Sie hatte kaum drei Bissen gegessen, als ihr Vater sich räusperte.
»Ich habe erfahren, dass du heute in der Charite warst«, sagte er unvermittelt, und Ricarda schluckte das letzte Stück Tafelspitz vor Schreck beinahe unzerkaut hinunter. Sie traute sich nicht zu husten. Von wem hatte ihr Vater das erfahren? Hatte Professor Gerhardt gleich einen Laufburschen zu seiner Praxis geschickt, nachdem er den Umschlag geöffnet hatte?
»Ich war zufällig dort, es ist ein Wunder, dass wir uns nicht über den Weg gelaufen sind«, fügte er grimmig hinzu, als könne er Gedanken lesen. »Du hast deine Bewerbung bei Professor Gerhardt abgegeben. Er hat mich darüber informiert, als wir im Gang aufeinandergetroffen sind.«
Ricarda erwartete, dass ihre Mutter nun wieder etwas fallenlassen würde, doch auf ihrer Seite des Tisches blieb alles ruhig. In diesem Augenblick wusste Ricarda selbst nicht, was sie sagen sollte.
»Du wirst sie zurückziehen«, fügte Heinrich Bensdorf bestimmt hinzu, ohne eine Erwiderung abzuwarten.
Doch wenn er geglaubt hatte, dass sein stechender Blick Ricarda einschüchtern würde, hatte er sich getäuscht. Er erreichte damit genau das Gegenteil. In Ricardas Brust schien sich eine Faust zusammenzuballen. Es wunderte sie selbst, dass sie in ruhigem Ton antworten konnte: »Das werde ich nicht tun, Vater. Ich habe es dir und Mutter bereits gesagt, ich will nicht, dass die Zeit in Zürich umsonst war. Keine Sorge, ich werde heiraten, aber wann und wen, das bestimme ich selbst. Die Zeiten, in denen Töchter wie Zuchtpferde gehandelt werden, sollten doch eigentlich vorbei sein.«
Jetzt war es an ihrem Vater, sprachlos zu sein. Er starrte Ricarda mit einer Fassungslosigkeit an, die sie noch nie zuvor an ihm gesehen hatte. Langsam stieg Heinrich Bensdorf die Röte über den Stehkragen und breitete sich in seinem Gesicht aus. Er starrte seine Tochter noch immer reglos an, und sie erwiderte den Blick furchtlos. Innerlich zitterte sie zwar, aber das ließ sie sich nicht anmerken.
»Wenn das so ist, dann entschuldigt mich bitte«, sagte er und erhob sich. »Ich habe noch einiges zu tun.« Damit warf er die Serviette neben den Teller und verließ den Raum.

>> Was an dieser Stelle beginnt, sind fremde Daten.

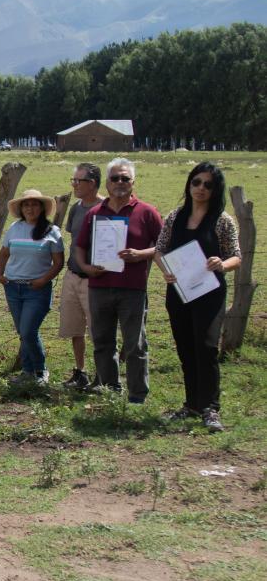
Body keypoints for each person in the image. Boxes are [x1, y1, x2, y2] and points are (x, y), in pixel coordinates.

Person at [155, 162, 240, 432]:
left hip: (210, 293)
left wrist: (221, 264)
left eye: (208, 185)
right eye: (196, 182)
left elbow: (236, 256)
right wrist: (166, 270)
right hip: (179, 292)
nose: (201, 188)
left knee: (206, 347)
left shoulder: (223, 220)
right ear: (189, 184)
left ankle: (211, 408)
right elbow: (159, 249)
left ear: (216, 190)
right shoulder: (175, 216)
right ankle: (191, 404)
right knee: (185, 347)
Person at [75, 157, 163, 403]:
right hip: (99, 287)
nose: (120, 182)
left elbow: (164, 246)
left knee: (135, 344)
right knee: (102, 341)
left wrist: (141, 255)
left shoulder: (147, 212)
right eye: (115, 178)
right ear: (107, 183)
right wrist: (85, 267)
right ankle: (110, 389)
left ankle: (137, 395)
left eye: (125, 178)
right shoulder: (95, 213)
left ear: (133, 182)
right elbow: (80, 247)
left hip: (132, 289)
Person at [0, 189, 65, 384]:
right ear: (21, 208)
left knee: (27, 331)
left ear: (42, 208)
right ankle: (27, 371)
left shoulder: (52, 231)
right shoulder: (14, 228)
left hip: (37, 289)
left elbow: (59, 262)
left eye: (34, 204)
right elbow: (3, 253)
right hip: (13, 287)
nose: (30, 208)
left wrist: (43, 280)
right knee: (24, 333)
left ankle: (40, 371)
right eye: (26, 205)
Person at [58, 163, 105, 390]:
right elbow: (74, 238)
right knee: (75, 328)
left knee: (98, 330)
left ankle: (102, 376)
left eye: (79, 181)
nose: (74, 185)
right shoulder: (76, 208)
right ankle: (80, 372)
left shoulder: (106, 209)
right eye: (73, 180)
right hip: (72, 275)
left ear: (93, 183)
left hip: (96, 280)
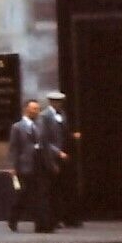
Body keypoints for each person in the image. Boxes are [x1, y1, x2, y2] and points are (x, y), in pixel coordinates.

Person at [7, 99, 54, 233]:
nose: (37, 111)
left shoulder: (41, 125)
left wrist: (50, 163)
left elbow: (46, 145)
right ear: (26, 110)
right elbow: (14, 148)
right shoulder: (17, 127)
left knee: (41, 194)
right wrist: (12, 166)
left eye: (38, 109)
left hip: (40, 163)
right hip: (25, 165)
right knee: (24, 194)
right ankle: (13, 218)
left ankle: (42, 225)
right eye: (34, 109)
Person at [40, 91, 82, 228]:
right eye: (56, 102)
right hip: (53, 157)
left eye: (60, 102)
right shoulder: (44, 116)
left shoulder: (62, 114)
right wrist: (58, 153)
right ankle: (53, 218)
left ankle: (67, 217)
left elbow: (63, 133)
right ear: (51, 102)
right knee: (53, 189)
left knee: (65, 187)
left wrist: (71, 136)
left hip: (65, 155)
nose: (59, 104)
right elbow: (45, 140)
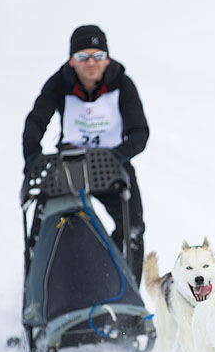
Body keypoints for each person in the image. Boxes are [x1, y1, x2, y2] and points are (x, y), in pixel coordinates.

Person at [22, 24, 149, 285]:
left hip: (111, 163)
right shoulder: (58, 84)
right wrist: (33, 157)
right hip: (69, 164)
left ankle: (123, 290)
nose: (91, 63)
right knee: (42, 228)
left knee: (132, 228)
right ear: (72, 60)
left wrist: (120, 155)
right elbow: (35, 122)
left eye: (97, 56)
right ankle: (36, 290)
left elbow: (140, 132)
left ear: (107, 59)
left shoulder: (123, 84)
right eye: (83, 57)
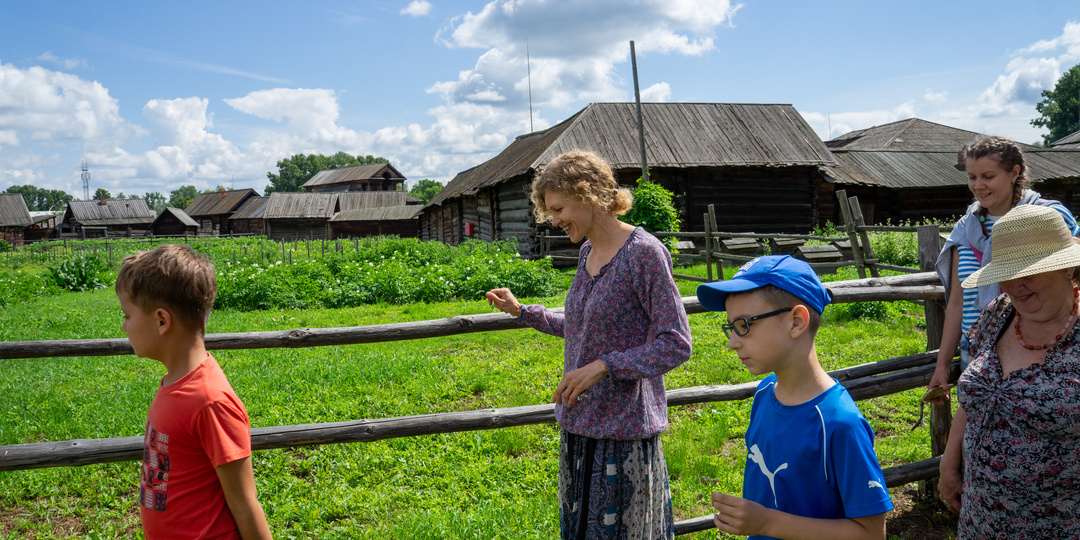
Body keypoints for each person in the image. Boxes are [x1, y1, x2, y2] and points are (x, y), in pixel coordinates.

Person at [485, 150, 692, 539]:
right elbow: (582, 327)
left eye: (559, 208)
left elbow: (676, 343)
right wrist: (521, 312)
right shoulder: (587, 253)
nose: (555, 220)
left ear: (590, 194)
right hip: (579, 427)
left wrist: (603, 366)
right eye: (550, 212)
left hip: (623, 435)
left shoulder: (644, 254)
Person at [697, 256, 893, 540]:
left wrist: (766, 524)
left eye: (744, 325)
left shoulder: (840, 424)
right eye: (731, 327)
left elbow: (871, 534)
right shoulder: (764, 392)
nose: (732, 342)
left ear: (796, 322)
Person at [937, 204, 1080, 538]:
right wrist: (949, 462)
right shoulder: (998, 313)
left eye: (1030, 269)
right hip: (979, 518)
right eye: (1008, 271)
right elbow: (975, 394)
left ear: (1066, 267)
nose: (1016, 284)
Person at [116, 244, 272, 539]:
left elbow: (245, 505)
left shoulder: (209, 400)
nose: (124, 327)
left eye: (127, 315)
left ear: (162, 321)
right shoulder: (173, 382)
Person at [927, 136, 1078, 399]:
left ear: (1014, 172)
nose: (978, 185)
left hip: (1042, 343)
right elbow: (957, 303)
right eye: (972, 177)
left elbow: (1074, 274)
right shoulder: (965, 229)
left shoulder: (1047, 217)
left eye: (988, 176)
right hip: (976, 349)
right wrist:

Ricarda sah ihm noch einen Moment lang nach, bevor sie sich ihrer Mutter zuwandte. Susanne aß einfach weiter, als habe es den Disput nicht gegeben. Ricarda wollte ihren Augen nicht trauen. Hatte sie gegen die Wand gesprochen? Hatte ihre Mutter nicht einmal ein begütigendes Wort für sie übrig?
Enttäuscht erhob sie sich, legte die Serviette geräuschlos ab und ging hinaus.